Admit it: Kerry McCarthy, the Vegan Queen of the parliamentary pantry, is bang on the money when she campaigns for unthinking carnivores to be treated the same way we deal with selfish cigarette smokers these days. Naturally, just hearing that Jeremy Corbyn had chosen a vegan as shadow secretary of state for the environment, food and rural affairs was enough to get UKippers fuming and the huntin’, shootin’ and fishin’ brigade at the Countryside Alliance foaming at the mouth.
“Kerry McCarthy . . . would like Defra to be renamed the Department for Eradication of Farmers and Rural Areas!” boomed one headline-hunting UKIP spokesman. It certainly set my Borders beastie-farming buddies snapping and snarling at the Labour leader like hungry wolves come down on the fold.
“The toonies have finally taken over the asylum,” snorted the Byreman, whose hard-earned retirement fund was financed by the milking parlour.
“Corbyn’s a clown,” added Billy the Quid, who spends many a wintry night nursing wee lambs through freezing rain only to send them for slaughter at twenty weeks.
Their argument? A shadow minister for agriculture who won’t eat flesh, dairy or honey and chooses to dress in plastic and man-made fabric rather than farm-reared animal products is one thing; a future farming minister whose first (accurately) reported words included a call for meat-eaters to be cold-shouldered like smokers had the toothless old Byreman foaming at the mouth like a Mad Cow.

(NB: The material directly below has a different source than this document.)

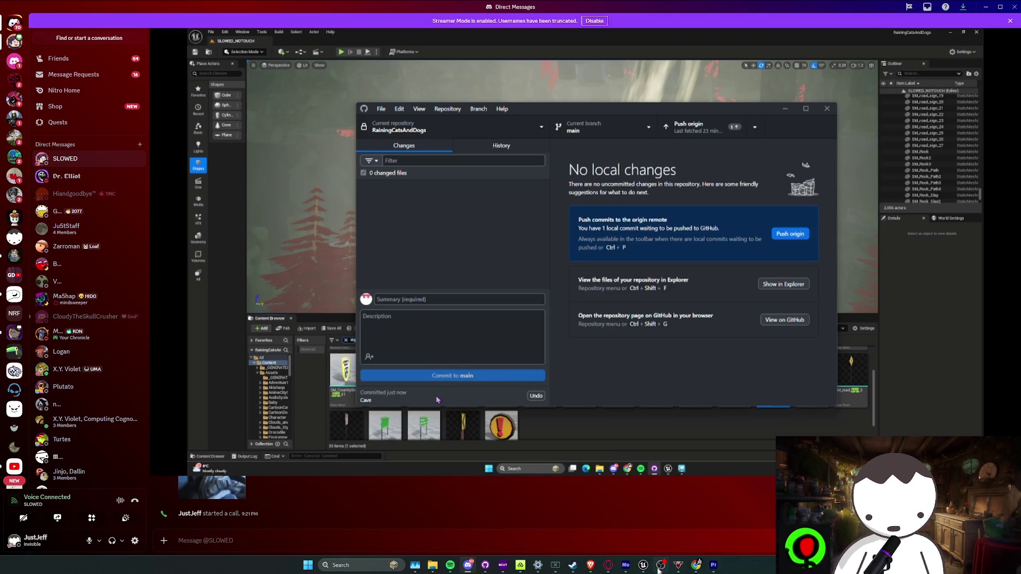
Restore GitHub Desktop, fetch origin's latest commits, and pull them into main.
{"action": "left_click", "coordinate": [485, 564]}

But the farming community confuses sustainability at home with ‘feeding the world’. The same argument they use to shy away from going organic (‘Healthy, yes, but without chemical help and genetics we’ll never feed the world!”) is trotted out whenever medical science charts a route to better health, most recently through less meat, fats and sugar in our diet. And what is good for Britain would be wonderful for the world. If it takes a field full of cereal or root crops or even valuable grassland to feed a handful of cattle to a point where it is profitable to slaughter them and feed their precious meat to a few hundred people, how great a food crop are we missing out on were we, instead, to grow crops on those acres that would feed thousands without first being fed to cattle?

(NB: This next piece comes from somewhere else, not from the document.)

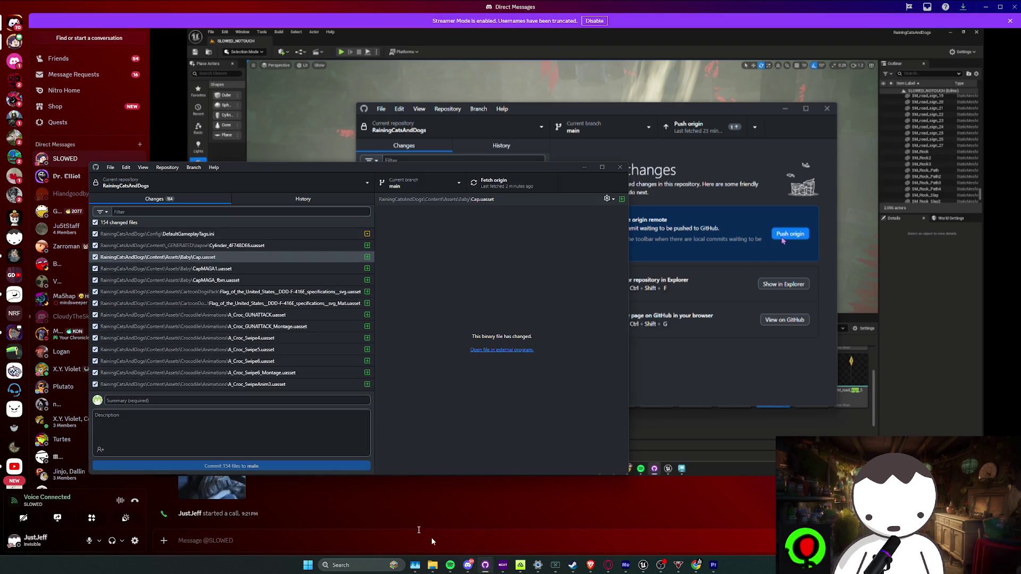
{"action": "left_click", "coordinate": [497, 183]}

Let’s not fool ourselves; defiance of Napoleon’s contempt at this ‘ nation of shopkeepers’ has not somehow transformed us into a nation of international wholesale foodstuff suppliers. We struggle to achieve anything approaching self-sufficiency so we should not kid ourselves that we can, or even should, feed the world.
But, as Ms McCarthy suggests, we can begin to fix things. First, at home by dealing with the dual threat of obesity and diabetes – lifestyle choices which are eating away at our grandchildren’s life expectancy – by reducing the meat, sugar and fats in our daily diet. Then through a more altruistic (my critics might call it patronisingly colonialist) international campaign to persuade the world’s richest and poorest eaters (I’d start with the USA) to eat and grow sustainably. And yes, genetically, if plant modification is what it takes.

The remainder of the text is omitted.